Chapter 11
Introducing the Genetic Algorithm
The magical algorithm
It was not until the 1980's that science realised the full subtlety of nature's evolutionary selection process. The break through came when a researcher at MIT, John Holland, began to question the direction that main stream AI (artificial intelligence) was taking and began to look at biological systems for a new solution. His insight was to realise that the creation of human intelligence hadn't been based upon any planned system of organisation. It had resulted through the process of evolution: a blind process of trial and error.
This non planning process had created millions of different organisms, whose complexity far exceeded anything that had ever been devised by human intelligence. It had also resulted in the creation of the human brain: the source of the intelligence that everyone was trying to emulate with computer systems.

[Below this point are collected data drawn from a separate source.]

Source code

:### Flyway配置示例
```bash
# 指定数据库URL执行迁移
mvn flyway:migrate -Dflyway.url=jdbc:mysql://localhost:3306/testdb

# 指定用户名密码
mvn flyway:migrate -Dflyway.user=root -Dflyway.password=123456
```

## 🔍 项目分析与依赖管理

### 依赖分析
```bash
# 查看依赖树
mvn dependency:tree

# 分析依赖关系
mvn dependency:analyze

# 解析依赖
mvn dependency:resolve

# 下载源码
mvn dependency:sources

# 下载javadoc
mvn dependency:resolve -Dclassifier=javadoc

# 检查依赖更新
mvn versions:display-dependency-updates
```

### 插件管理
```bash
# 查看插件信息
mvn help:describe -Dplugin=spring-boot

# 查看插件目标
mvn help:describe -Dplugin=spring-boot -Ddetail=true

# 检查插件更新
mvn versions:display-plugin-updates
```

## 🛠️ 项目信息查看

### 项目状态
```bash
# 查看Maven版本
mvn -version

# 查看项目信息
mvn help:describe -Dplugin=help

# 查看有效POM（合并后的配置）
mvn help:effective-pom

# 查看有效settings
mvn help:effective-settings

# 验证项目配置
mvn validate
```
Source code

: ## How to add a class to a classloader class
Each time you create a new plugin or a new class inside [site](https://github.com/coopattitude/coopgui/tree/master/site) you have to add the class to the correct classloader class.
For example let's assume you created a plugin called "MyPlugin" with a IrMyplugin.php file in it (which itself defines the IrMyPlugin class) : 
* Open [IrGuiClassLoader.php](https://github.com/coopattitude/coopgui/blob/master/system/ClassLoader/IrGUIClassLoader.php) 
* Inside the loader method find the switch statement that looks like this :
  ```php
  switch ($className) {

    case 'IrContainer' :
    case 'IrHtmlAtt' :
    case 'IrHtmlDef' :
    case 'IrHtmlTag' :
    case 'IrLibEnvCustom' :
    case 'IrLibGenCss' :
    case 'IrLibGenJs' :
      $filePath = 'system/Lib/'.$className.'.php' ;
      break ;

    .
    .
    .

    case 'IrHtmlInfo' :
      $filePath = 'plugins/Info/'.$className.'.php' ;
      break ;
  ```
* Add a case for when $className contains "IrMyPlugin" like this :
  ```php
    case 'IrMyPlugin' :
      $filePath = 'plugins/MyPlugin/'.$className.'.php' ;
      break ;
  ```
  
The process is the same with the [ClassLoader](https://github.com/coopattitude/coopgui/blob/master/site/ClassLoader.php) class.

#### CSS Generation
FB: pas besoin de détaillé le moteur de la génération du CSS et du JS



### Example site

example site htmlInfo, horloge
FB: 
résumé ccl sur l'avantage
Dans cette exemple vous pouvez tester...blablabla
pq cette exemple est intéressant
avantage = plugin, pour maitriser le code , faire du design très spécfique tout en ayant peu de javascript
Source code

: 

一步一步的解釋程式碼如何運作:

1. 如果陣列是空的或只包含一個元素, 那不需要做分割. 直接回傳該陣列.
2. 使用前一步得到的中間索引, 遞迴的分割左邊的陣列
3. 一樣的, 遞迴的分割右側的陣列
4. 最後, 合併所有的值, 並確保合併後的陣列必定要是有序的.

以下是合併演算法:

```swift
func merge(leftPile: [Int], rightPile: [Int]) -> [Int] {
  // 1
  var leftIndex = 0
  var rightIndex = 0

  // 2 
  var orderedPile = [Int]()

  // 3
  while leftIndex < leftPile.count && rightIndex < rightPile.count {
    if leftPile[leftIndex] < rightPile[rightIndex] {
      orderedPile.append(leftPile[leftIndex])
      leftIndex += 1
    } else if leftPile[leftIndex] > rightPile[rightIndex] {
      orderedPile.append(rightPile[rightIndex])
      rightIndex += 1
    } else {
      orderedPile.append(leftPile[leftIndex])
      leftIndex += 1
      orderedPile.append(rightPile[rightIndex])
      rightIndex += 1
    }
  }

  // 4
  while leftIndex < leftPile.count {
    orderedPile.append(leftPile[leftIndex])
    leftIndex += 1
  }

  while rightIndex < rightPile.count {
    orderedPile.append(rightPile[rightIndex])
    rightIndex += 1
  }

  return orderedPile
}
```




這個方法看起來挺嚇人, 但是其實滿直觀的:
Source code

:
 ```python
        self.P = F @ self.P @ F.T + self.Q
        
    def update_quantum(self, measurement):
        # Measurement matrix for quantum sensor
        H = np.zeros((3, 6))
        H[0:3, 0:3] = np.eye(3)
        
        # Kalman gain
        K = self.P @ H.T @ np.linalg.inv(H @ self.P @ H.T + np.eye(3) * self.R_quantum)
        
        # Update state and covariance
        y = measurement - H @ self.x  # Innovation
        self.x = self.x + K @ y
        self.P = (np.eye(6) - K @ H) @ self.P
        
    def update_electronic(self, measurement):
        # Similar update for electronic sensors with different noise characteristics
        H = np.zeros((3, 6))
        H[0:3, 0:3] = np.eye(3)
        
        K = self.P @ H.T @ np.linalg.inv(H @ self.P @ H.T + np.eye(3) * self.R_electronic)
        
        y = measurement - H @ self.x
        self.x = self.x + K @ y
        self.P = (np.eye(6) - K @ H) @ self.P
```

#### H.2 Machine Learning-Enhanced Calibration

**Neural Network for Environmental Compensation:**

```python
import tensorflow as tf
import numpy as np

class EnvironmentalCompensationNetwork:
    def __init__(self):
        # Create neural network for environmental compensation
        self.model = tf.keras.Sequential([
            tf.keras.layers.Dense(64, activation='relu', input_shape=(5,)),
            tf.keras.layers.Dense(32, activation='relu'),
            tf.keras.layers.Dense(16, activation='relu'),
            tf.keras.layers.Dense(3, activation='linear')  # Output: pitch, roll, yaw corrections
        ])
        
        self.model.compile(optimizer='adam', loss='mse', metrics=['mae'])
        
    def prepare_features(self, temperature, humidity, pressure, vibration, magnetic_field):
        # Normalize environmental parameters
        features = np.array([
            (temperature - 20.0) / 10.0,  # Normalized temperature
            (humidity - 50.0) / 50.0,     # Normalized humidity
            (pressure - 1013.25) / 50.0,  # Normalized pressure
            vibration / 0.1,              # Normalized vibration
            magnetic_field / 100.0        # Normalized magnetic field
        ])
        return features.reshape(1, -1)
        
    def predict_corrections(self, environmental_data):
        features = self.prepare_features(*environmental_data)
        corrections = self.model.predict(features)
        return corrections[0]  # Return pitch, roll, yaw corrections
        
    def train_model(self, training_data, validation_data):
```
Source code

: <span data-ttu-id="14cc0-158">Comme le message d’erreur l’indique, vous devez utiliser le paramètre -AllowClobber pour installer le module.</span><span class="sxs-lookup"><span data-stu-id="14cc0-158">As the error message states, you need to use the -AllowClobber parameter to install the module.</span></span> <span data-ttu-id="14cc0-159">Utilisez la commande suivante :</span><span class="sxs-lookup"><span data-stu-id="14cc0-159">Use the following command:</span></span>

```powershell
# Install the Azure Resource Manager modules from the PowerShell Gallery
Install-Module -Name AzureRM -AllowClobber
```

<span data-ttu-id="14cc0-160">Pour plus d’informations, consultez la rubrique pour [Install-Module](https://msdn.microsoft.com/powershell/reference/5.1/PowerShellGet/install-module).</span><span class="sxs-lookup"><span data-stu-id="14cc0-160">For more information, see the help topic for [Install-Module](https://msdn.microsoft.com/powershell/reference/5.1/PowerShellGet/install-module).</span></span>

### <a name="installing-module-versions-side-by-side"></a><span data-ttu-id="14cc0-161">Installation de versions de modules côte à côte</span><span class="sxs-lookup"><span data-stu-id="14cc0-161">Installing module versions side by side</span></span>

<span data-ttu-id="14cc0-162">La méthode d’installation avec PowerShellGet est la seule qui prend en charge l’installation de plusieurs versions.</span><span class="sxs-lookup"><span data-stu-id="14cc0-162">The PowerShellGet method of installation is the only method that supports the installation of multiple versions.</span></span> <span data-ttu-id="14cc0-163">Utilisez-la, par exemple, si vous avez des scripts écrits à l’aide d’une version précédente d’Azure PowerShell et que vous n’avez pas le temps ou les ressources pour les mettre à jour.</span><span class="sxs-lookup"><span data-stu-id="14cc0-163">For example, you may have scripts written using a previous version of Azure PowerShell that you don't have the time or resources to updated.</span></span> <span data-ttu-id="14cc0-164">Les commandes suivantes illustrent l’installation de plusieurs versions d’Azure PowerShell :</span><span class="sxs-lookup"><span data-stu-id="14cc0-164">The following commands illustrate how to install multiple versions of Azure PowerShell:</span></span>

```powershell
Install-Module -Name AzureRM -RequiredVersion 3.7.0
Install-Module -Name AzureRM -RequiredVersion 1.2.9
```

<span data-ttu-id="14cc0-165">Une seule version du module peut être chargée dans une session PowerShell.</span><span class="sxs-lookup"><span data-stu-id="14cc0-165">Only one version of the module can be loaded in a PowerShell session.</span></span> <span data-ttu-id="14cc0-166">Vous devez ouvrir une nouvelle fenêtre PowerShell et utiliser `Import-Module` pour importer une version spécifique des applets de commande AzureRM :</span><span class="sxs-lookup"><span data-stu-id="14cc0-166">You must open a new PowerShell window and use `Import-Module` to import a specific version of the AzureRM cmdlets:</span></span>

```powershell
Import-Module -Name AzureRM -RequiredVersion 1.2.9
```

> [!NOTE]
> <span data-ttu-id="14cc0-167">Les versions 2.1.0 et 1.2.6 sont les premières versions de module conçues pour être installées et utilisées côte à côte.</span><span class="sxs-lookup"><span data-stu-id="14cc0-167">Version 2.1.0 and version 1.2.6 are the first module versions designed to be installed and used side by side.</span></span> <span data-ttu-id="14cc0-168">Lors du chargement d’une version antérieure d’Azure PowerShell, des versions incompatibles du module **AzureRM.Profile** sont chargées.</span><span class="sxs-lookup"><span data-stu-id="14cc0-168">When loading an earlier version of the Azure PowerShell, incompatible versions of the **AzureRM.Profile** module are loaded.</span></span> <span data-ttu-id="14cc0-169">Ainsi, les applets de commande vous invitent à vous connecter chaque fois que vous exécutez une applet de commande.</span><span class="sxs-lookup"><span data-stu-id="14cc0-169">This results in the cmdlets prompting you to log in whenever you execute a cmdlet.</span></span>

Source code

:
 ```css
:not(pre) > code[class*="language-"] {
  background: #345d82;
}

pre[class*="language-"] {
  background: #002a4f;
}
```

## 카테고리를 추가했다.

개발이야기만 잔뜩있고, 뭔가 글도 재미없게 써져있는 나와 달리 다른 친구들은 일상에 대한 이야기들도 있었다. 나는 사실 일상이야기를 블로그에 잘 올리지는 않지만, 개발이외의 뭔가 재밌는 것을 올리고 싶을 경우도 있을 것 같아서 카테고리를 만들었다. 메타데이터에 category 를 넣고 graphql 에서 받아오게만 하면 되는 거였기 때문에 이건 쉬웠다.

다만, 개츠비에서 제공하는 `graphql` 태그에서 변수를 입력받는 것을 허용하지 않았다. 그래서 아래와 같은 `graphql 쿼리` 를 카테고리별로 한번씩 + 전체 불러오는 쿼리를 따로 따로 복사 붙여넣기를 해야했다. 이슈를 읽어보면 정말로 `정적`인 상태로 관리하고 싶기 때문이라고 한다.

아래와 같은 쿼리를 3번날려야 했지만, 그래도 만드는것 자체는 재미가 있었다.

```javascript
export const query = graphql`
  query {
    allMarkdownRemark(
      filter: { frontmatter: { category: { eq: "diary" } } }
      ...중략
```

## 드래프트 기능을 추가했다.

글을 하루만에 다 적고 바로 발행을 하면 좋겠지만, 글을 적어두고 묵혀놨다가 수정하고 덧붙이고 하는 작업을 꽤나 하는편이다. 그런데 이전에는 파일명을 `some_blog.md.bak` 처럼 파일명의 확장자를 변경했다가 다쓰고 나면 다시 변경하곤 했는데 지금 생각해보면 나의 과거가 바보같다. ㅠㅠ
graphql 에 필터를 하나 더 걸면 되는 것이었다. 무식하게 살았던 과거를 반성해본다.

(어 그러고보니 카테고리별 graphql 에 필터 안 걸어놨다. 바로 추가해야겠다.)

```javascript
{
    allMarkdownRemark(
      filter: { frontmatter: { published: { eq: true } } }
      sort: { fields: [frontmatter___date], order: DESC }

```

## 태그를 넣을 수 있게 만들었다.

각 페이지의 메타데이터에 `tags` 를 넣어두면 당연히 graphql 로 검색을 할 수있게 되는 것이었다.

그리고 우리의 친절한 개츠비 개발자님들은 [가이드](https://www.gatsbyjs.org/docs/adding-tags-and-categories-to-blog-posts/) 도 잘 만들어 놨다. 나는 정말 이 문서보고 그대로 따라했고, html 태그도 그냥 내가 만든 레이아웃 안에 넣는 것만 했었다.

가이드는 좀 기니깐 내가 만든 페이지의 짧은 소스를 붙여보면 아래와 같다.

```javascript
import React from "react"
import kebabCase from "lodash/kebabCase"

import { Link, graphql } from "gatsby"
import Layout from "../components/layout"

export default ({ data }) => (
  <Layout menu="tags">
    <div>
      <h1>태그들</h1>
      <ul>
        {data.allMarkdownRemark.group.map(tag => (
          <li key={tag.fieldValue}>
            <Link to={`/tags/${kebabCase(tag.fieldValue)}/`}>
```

The enigma John Holland faced was that the probability of objects as complex as biological organisms in general and the human brain in particular being produced by chance were astronomically large. The mathematics would seem to suggest that it would take longer than the age of the universe to produce even the simplest of organisms, let alone human beings. Yet, it had happened, so there had to be something going on, some mysterious mechanism, that had yet to be explained. John Holland spent five years finding out what that mechanism was.
After studying what was then known about evolutionary biology, he reduced the process down to an abstract form that he could model on a computer. He created simple organisms where the genes were represented by sequences of binaries (noughts and ones). He then created a hypothetical perfect organism (consisting of a random combination of these noughts and ones). With his model - a computer program which he called a Genetic Algorithm - he experimented to see how he could get organisms, consisting of different randomly selected sequences of noughts and ones, to evolve into this perfect form through a process of blind chance.
This can be likened to throwing 25 dice to create a hypothetical perfect organism. Then, working out a way for that same sequence to come up again by throwing the dice in different ways. Mathematically, it seems impossible, but nature was doing it and John Holland was trying to see how nature was performing this impossible trick.
John Holland designed his computer program to emulate the process of biological evolution as closely as possible. This required working with an expanding population that could be periodically culled to select the best for survival and allow the worst to die. The selection process was simply a method of choosing which of the pseudo organisms came nearest to his designated perfect specimen. Those selected in this way were then arranged to breed.
The breeding process consisted of putting the selected survivors into pairs; then making a randomly chosen division in each pair and swapping over the genes at that division. Figure 11.1 illustrates one pair of organisms creating two offspring by each splitting at point 5.
Figure 11.1
Breeding process used in a genetic algorithm. Each pair can be broken at several different places to produce different pairs of offspring. This shows two offspring being created by swapping genes at point 5
This division and gene swapping is repeated for each pair several times, with a different division of the genes chosen randomly at each recombination. This creates the new generation of organisms which will then consist of different mixes of the gene combinations that proved most successful in the previous generation (Note: mysteriously, the odd random change to one or other of the genes during the exchanges - mutations - greatly improves the efficiency of the process).
This pairing and swapping of strings of ones and noughts may seem arcane, but, it exactly simulates the mating of individual organisms in a population where the most successful of a generation breed offspring for the next generation. It emulates what appears to happen in most kinds of mating, where groups of male and female genes randomly combine to create the offspring. This same process is then repeated with the offspring. These are tested for their nearness to the "perfect organism" and the selected individual are again paired and arranged to swap genes to produce a new generation. This can then be repeated over any number of generations
John Holland soon found that this incredibly simple process caused the "organisms" to rapidly evolve towards the exact combination of noughts and ones that had been chosen as the sequence for the "perfect organism". Magically, the impossibility - of a long random sequence rapidly turning into a specific sequence - was now not only a possibility, it was demonstrable.
This was a revelation. This computer simulation of the mating procedures used by nature was effectively providing a speedy way to find optimum combinations of large numbers of variables. More discoveries were to come. It was found that not only could a combination of independent variable be quickly and efficiently found, the process could be used where there were dependent variables (where the value of one variable would have an influence on the value of another). These genetic algorithms could even discover the rules that linked the values of dependent variables. Previously, this kind of problem solving had proved intractable, even when using the most sophisticated of mathematics.
Within a very short time of John Holland publishing his research results, his technique of optimisation (the Genetic Algorithm) was finding applications in all kinds of technical areas, where previously the right combination of variables had proven too complex to find by rational analysis. Today, Genetic Algorithms are essential tools for many scientific and business applications and are even built into conventional spread sheet programs.
To summarise: the technique discovered by John Holland can solve problems where there are large numbers of unknowns. Isn't this what creating e-business solutions is all about?